Playing up: how to fix a disconnect between RTO and collaboration
What’s the point of bringing people back to the office under the banner of collaboration if the organisational barriers to real collaborative work are left untouched?
What happens when companies mandate Return to Office (RTO) policies under the banner of collaboration, yet fail to address the fundamental barriers that prevent collaboration from taking place?
Mandating RTO is often justified on the grounds that in-person interaction is essential for effective collaboration and a thriving organisational culture. Sometimes it is framed as a way to ensure employees are engaged and productive, with the implication that remote work equates to laziness or distraction.
But consider this: what’s the point of insisting on RTO if the concept of collaboration itself remains poorly understood, especially by leaders? When organisations fail to distinguish between input-oriented work (where tasks are divided and executed separately) and outcome-focused collaboration (which thrives on shared goals and creative co-creation), they’re missing the crucial foundation for real collaboration. It’s not enough to just be in the same place – the way people work together must fundamentally change.
Division of labour
Having said that, one needs to understand that many companies still operate with a siloed structure, based on an understanding of the organisation as machine, where tasks are divided and executed according to strict procedures and rules. This is where cooperation is well suited.
Cutting a job into pieces, have each person work on one of those pieces, and then put the parts together… that’s what might be considered as cooperation. In other words: cooperation works well with the division of labour. In addition, this division of labor is reinforced by incentive systems that reward isolated work. Therefore, simply calling for collaboration without addressing the fundamentally different work structures underlying collaboration is misleading.
Ironically, the people most vocal about RTO and collaboration are often the least capable of fostering true collaboration. It’s like asking the colour blind to paint in colour. The real challenge isn’t the location, it’s the mindset and practices that stand in the way of collaboration itself.
No coaches for collaboration
Here’s the real kicker: learning how to collaborate, while being given a safe space to explore. All of this supported by coaches instead of being controlled by supervisors. Currently we can broadly differentiate three types of leaders: those who do not see developing collaboration as part of their role and have little to no experience in cultivating genuine collaboration within their teams;
those who would like to develop collaboration but are themselves without support to evolve into the role of a coach; and finally those, definitely a minority, who have embarked on this journey but are facing headwinds from the organization in terms of its structures and policies.
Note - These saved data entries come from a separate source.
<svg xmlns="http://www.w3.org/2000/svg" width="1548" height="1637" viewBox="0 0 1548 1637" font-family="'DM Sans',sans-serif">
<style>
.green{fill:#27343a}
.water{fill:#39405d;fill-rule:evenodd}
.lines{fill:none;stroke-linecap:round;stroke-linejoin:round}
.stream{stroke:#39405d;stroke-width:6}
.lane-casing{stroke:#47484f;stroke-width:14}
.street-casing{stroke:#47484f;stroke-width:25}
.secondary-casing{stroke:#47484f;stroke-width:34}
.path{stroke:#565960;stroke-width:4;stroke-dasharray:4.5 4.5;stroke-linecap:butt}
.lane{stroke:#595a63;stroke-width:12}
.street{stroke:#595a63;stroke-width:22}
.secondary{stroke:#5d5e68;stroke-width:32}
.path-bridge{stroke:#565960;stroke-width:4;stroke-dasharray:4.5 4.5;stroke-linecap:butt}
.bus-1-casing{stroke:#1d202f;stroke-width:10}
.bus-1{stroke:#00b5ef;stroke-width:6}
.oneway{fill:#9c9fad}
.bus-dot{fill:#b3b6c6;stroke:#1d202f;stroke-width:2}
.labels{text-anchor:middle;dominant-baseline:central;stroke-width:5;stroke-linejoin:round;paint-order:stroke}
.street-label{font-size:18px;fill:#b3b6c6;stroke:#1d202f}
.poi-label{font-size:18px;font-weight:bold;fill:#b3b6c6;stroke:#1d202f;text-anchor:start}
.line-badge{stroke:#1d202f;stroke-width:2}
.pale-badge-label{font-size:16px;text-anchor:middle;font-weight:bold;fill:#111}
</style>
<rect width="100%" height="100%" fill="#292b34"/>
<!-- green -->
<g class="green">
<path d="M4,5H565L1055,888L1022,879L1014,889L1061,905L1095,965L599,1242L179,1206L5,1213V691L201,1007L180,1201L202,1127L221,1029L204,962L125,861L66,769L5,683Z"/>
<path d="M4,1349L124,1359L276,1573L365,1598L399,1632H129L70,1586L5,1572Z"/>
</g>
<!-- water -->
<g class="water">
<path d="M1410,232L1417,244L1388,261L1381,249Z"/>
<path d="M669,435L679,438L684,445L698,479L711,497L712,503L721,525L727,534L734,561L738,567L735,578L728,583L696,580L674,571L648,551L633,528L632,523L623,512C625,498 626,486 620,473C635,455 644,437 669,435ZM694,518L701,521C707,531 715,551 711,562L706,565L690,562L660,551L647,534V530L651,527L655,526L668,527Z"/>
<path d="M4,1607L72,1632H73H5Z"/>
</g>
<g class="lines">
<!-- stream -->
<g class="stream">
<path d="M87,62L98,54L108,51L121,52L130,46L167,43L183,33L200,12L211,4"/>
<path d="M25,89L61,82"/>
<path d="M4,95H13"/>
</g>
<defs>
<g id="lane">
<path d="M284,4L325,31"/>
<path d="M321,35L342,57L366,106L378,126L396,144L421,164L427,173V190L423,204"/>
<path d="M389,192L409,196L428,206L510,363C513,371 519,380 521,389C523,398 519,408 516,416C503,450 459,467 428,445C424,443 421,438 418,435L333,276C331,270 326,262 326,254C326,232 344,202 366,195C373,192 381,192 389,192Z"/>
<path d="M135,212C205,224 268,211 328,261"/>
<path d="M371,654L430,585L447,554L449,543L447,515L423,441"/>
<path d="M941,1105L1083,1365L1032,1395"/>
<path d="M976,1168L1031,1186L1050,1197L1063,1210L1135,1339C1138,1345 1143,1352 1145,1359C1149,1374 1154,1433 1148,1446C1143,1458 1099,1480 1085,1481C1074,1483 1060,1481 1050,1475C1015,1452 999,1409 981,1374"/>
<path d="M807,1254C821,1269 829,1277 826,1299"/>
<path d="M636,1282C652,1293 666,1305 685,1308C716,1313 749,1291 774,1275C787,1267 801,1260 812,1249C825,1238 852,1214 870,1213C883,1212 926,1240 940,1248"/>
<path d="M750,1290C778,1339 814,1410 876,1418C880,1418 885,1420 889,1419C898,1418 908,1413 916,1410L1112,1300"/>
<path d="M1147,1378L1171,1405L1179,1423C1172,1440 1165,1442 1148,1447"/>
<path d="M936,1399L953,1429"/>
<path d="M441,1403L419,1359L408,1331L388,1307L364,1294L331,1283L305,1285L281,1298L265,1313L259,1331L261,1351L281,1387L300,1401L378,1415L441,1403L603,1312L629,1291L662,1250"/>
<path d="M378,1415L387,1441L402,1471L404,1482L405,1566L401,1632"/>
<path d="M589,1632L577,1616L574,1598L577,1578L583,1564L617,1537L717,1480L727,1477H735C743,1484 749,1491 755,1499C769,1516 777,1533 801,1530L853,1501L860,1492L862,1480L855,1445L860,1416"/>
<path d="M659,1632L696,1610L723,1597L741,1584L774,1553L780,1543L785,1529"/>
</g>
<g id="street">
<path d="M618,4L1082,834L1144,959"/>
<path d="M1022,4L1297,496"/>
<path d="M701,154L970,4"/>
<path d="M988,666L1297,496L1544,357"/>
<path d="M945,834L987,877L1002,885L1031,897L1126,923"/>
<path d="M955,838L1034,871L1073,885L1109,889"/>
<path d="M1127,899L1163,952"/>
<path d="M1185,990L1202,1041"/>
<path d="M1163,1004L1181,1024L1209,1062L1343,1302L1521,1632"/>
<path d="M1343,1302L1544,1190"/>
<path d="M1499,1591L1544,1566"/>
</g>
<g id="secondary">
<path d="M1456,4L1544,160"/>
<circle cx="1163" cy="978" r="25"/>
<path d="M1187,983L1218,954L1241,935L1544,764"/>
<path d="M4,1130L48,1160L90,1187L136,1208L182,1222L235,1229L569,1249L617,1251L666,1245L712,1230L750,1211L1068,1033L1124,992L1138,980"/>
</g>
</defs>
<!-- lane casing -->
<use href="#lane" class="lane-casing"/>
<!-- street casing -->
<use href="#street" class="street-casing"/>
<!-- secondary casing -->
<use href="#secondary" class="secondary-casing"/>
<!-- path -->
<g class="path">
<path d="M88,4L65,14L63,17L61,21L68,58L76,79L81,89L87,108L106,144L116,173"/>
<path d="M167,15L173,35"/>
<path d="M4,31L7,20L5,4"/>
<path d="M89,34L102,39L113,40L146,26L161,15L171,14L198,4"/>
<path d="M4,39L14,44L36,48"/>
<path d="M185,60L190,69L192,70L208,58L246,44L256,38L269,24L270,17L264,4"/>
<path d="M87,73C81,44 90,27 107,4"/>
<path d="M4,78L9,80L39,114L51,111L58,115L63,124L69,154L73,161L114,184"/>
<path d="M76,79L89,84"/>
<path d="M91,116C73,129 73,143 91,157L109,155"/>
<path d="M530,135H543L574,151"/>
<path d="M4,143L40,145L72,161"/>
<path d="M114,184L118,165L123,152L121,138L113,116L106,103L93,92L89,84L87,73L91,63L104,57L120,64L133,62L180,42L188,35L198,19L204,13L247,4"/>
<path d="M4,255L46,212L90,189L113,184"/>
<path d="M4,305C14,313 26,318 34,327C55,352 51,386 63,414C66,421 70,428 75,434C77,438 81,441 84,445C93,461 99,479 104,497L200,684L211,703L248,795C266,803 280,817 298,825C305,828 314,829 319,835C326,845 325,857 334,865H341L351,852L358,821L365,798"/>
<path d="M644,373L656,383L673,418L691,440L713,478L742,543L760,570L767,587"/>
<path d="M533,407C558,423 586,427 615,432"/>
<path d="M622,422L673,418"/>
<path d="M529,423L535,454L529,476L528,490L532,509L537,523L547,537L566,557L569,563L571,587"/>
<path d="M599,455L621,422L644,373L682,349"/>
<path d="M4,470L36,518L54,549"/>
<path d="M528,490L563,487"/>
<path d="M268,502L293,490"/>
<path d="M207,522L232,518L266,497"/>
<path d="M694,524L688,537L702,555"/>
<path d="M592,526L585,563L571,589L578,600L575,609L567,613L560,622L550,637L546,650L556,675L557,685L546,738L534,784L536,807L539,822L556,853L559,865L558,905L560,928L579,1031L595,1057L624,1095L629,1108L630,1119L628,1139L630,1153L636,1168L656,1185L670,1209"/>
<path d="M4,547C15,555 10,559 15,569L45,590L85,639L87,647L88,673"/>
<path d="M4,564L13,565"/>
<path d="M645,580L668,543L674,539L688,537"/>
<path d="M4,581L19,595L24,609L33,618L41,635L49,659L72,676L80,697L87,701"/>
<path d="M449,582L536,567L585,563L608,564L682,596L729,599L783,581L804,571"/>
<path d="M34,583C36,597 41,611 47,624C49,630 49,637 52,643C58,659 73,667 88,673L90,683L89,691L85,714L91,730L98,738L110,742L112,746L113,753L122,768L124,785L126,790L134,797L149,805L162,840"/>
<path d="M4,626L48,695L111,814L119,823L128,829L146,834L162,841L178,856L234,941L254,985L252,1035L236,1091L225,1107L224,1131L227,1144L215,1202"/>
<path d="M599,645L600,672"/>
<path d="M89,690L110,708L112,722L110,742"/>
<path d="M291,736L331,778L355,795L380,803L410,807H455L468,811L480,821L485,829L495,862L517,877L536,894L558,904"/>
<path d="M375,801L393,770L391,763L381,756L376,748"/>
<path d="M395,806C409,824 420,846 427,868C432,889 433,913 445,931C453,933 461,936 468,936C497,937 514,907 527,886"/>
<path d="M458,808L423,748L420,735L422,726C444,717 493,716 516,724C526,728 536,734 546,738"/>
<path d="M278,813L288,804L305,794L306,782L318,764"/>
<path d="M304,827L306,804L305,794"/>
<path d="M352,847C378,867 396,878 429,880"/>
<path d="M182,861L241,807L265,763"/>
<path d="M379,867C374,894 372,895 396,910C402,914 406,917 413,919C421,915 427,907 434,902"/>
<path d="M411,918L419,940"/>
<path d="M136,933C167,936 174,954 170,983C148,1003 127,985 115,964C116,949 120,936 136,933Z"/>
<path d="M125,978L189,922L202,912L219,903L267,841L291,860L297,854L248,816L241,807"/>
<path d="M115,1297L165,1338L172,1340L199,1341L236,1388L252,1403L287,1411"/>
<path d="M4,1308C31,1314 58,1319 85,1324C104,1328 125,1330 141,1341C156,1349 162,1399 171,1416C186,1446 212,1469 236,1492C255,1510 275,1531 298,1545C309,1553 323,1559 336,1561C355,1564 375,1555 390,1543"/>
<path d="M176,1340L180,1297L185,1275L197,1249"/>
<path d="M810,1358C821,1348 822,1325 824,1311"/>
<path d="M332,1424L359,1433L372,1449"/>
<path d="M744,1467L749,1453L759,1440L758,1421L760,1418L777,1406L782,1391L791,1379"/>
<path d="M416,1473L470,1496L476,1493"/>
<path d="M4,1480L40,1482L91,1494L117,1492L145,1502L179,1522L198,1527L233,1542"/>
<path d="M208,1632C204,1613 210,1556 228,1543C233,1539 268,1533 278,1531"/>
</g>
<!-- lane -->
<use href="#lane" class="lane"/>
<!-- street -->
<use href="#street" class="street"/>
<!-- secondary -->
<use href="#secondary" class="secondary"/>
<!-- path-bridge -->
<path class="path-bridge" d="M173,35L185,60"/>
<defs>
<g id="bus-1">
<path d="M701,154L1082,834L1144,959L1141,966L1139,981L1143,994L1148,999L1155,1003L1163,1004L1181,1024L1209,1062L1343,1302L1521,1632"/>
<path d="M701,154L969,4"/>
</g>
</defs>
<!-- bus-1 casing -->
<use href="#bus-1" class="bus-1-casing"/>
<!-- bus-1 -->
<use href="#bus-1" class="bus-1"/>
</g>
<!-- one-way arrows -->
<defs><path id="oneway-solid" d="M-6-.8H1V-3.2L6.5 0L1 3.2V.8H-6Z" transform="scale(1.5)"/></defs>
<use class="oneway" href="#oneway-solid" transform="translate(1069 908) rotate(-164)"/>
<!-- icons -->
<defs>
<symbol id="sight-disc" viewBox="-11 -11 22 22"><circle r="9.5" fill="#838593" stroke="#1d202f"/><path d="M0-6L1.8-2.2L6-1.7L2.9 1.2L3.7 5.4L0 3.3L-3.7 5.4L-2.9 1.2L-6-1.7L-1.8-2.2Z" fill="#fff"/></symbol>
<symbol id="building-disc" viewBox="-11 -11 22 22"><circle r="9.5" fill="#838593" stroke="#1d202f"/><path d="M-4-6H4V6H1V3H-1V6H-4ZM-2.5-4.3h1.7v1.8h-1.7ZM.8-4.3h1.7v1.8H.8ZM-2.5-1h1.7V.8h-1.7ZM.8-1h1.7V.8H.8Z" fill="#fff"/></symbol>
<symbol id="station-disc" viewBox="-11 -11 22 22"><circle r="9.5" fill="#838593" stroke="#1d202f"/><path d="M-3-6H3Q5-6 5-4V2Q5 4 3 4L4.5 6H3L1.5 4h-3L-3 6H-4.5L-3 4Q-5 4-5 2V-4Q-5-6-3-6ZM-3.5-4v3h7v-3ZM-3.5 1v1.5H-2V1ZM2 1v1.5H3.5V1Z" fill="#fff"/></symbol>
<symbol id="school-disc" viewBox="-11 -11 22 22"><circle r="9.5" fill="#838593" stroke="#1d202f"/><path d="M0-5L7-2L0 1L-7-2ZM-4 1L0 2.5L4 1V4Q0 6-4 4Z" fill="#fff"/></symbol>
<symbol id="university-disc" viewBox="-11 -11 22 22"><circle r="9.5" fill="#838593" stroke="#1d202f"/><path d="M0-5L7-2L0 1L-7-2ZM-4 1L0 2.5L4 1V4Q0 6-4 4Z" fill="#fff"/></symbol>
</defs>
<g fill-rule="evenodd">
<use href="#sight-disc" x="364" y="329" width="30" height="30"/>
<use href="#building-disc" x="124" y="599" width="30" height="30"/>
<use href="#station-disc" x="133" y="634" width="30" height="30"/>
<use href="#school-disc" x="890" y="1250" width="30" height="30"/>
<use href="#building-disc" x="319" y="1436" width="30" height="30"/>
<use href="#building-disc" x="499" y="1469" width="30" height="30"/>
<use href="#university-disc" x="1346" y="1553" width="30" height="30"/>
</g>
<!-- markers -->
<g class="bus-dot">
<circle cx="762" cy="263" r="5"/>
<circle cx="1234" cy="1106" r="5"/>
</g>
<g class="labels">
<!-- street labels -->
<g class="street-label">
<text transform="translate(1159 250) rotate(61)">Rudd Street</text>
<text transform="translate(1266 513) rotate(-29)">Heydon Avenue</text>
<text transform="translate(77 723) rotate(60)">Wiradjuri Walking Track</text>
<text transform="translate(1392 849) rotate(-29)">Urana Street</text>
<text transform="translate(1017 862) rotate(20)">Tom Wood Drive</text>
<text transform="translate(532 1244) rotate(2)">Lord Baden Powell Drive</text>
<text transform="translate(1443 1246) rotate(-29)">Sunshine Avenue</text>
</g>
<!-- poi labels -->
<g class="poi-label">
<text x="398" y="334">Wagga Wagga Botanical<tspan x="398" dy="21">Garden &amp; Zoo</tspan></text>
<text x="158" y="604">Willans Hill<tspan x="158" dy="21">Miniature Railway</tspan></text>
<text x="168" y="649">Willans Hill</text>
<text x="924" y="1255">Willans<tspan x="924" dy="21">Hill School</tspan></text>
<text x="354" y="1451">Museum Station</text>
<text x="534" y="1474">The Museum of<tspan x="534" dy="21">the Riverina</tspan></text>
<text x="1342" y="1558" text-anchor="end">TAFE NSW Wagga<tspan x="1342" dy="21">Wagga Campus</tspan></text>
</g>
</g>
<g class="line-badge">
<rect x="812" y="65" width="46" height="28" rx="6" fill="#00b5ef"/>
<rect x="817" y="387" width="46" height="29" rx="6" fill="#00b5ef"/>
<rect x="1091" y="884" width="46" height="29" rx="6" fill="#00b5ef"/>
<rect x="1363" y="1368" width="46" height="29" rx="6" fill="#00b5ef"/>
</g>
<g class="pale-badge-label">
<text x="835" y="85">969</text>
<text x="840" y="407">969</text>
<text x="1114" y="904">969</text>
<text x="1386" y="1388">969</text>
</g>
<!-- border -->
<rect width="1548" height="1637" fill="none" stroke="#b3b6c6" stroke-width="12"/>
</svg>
Imagine this scenario: a soccer team hires a new managing director, and the board invests heavily in a top-tier stadium with all the bells and whistles, plus invests heavily in new players. Does that change the way the team plays? Most likely not.
The team would need to invest in learning to play a new way—with training, coaching and practice. This is the essential work that makes any change sustainable. It’s a no-brainer in sports, as we might assume that the coach already understands his or her role accordingly. But this kind of investment in learning is often ignored by companies.
Ready to play
Consider this: if you suggested that employees devote just 5 per cent of their time to improving how they work together—about two hours a week or a day a month—most executives would likely consider that a waste of time. Yet, if a soccer team spent fewer than 100 hours a year on training, people would call it bizarre or even insane.
Add to this the reality that an organisation might only have a small percentage of leaders who can embody the role of a coach needed to help find a way into collaboration, and there might be all kinds of obstacles on the field that make it harder to move forward. To use the sporting analogy, we need to level the playing field and have coaches ready to help the team play in a collaborative way.
Growing and evolving
As a thought starter on what leadership might mean now, it is worth reminding ourselves how the American systems thinker and scientist Peter Senge described the leader’s role. Senge referred to a leader as a designer, coach and steward, later morphing the steward into a teacher or a gardener.
So, the leaders’ role is all about creating a safe space for collaboration (consider the soccer field with all kinds of obstacles which need to be removed to allow for a smooth play); helping the team learn new ways of doing things; and maybe the hardest part of all, providing a greenhouse for new ways of working to emerge. Consider a leader as someone taking the heat so that the process of growing and evolving is not interrupted all the time.
But we’re not done yet, because this is where it gets even more complicated. We’re not talking about stable, well-oiled machine-like organisations here. We’re talking about disruptive times with AI and other innovations driving major shifts in the way we work. So, yes, coming back to the office as a reason to learn and practice a new way of working might make good sense – provided you have the coaches ready, the obstacles to collaboration identified, and the decision-makers prepared to tackle them.
This does not mean that people need to be onsite all the time. Just as athletes can go to the gym themselves wherever they are, so employees don’t need to be at it at the same time in the same place all the time. The most important thing is to devote time to learning the new way of playing the game.